Engaging and making relevant transitions from clinic to real life in the outside world that are meaningful and thoughtful. Often the missing link of the “rehab puzzle” means announcing to the family prognosis for improvements which may not always be positive and may require environmental adaptations that should be individually geared and best suited for the patient.  After a stroke there are “fog” issues not only for the patient but for the family. Trust issues about what works best as well as a unfamiliar new home, social as well as professional environment. It is important that regaining social roles and the return to the previous state of life, taking into account the consequences of stroke.  Life goals as well as family needs should be balanced. They require that the patient should establish good relations with someone they trust and implement changes and transitions into daily decisions. Support and framing by a group of specific health professionals who will direct towards the optimum course of action.

SAFE: What would be the solution, i.e. what is your organisation’s position regarding this issue?

Solution: The awareness of the fact that rehabilitation is long term but must be individualized.
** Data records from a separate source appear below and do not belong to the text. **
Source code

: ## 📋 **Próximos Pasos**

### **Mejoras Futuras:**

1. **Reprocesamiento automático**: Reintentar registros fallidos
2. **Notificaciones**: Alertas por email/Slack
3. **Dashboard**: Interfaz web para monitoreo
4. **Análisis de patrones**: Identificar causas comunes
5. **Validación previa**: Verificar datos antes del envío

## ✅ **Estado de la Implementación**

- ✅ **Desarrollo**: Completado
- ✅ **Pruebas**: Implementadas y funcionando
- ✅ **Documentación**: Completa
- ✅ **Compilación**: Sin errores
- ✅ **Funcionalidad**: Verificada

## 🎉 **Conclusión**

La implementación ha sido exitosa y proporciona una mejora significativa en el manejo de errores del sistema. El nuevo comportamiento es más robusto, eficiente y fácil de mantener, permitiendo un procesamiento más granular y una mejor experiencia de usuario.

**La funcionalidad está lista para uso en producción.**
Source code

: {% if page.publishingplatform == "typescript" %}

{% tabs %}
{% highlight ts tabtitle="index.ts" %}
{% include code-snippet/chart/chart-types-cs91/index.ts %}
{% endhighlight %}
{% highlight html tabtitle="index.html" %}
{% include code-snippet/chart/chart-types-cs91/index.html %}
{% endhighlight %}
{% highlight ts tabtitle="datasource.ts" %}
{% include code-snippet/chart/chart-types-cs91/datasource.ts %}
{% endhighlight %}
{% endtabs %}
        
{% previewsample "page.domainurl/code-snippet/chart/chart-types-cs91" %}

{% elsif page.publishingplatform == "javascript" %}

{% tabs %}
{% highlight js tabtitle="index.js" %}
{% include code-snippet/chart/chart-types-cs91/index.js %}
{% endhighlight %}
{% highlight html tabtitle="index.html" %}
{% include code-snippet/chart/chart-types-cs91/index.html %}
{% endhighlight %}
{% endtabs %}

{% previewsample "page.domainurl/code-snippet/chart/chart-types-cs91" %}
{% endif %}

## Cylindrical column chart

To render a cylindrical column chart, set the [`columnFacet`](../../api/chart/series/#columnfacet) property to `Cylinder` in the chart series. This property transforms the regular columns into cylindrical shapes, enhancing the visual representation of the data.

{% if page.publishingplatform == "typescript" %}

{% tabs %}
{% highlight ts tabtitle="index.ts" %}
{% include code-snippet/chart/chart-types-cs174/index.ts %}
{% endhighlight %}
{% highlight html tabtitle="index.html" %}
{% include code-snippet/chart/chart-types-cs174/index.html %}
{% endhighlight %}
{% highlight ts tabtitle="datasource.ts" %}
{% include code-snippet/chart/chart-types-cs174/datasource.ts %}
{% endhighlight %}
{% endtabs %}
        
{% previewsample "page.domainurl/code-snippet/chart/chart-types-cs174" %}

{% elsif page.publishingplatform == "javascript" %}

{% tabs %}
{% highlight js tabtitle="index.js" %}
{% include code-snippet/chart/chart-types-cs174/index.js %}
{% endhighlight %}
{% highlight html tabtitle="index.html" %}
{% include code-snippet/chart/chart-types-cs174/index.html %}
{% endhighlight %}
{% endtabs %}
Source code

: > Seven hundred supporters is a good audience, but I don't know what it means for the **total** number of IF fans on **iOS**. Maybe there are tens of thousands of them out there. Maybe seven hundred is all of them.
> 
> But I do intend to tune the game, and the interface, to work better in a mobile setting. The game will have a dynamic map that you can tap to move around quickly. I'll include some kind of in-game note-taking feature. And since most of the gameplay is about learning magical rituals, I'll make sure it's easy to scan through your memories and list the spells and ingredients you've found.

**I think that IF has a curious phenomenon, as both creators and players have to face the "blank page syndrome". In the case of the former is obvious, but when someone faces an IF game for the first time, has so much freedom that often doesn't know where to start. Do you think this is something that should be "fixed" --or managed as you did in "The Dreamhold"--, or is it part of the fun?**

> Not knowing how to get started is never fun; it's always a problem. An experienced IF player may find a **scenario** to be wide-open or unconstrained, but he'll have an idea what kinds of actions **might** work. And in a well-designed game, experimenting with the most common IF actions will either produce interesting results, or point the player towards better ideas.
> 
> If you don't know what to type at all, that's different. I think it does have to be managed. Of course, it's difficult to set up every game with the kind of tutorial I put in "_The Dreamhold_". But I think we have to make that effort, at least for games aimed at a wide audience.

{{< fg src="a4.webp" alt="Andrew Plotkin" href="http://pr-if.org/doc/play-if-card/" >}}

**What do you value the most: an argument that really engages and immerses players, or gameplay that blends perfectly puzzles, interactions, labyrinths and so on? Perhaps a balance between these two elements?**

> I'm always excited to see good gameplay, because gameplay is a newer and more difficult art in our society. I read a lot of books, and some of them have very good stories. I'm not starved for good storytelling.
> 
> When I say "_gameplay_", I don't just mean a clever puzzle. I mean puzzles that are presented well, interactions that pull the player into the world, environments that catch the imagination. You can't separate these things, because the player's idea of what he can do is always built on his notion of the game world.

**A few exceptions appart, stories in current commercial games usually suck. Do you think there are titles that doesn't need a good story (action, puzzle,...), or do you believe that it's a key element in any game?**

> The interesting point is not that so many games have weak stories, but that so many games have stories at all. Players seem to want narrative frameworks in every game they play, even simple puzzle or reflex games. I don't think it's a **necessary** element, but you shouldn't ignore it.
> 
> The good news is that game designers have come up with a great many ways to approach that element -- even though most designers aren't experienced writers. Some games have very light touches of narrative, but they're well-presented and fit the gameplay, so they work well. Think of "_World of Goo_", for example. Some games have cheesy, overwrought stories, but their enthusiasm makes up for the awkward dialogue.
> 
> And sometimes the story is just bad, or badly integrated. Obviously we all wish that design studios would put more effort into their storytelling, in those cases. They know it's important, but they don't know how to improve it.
Therefore the families make cultural competent adaptations that are considered in their options which are provided by health care staff as well as society at large after the hospitalization.


– Every stroke unit should define a “Stroke advisor”. His/her role summarizes at the following:

– connect the patient and his family with “health professional system”

– provide support, information and guidance

– keep a six month “follow up” with the patient

– provide “monitoring” of the patient even at home. Adaptations, ergonomic and ecological suggestions, modifications even to the working environment of the patient can be an additional action to help the individual

– provide resources about Stroke Support Organizations and about local available services

– provide access to patient and family to informational leaflets such as Angels Initiative.

– All neurological clinics/stroke units should establish a Common Protocol about patient management

SAFE: Please tell us more about your organisation.

Anna Tsiakiri, Psychologist

Hellenic Alliance for Stroke consists of research and academic organizations of health care providers such as the Greek Neurological Society and the Hellenic Society of Cerebrovascular diseases, institutions, health professionals, voluntary support structures, caregivers and patients. The aim is to make a concerted effort both to inform and educate the public about prevention, early diagnosis and treatment of a stroke and to the health policy makers in order to achieve improvement of health services for the treatment, care and rehabilitation of the patient with stroke at the national level. Main goals:

– Communication and cooperation between members, coming from the scientific field and members, coming from the field of stroke survivors, in order to update and exchange views, knowledge and experience which we believe is  the best possible ways to treat, restore and help improve or maintain quality of life not only for the stroke survivor but the family at large.

– The support and promotion of scientific research on issues related to strokes, aiming at better prevention, rehabilitation and reduction of consequences and social costs.